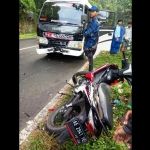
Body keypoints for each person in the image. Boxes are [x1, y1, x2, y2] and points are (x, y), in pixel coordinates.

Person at [83, 6, 100, 72]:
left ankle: (90, 72)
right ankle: (90, 71)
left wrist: (85, 32)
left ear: (97, 13)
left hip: (90, 44)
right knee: (89, 59)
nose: (91, 13)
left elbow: (87, 33)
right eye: (90, 11)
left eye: (93, 11)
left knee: (90, 58)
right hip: (89, 42)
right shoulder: (92, 20)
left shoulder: (95, 22)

Work to complete —
Start at the line holding "left ear: (97, 13)" and retype each line through the end of the material above, both included.

Result below —
left ear: (97, 13)
left hip: (90, 44)
right knee: (89, 59)
nose: (91, 13)
left elbow: (87, 33)
right eye: (90, 11)
left eye: (93, 11)
left knee: (90, 58)
right hip: (89, 42)
right shoulder: (92, 20)
left shoulder: (95, 22)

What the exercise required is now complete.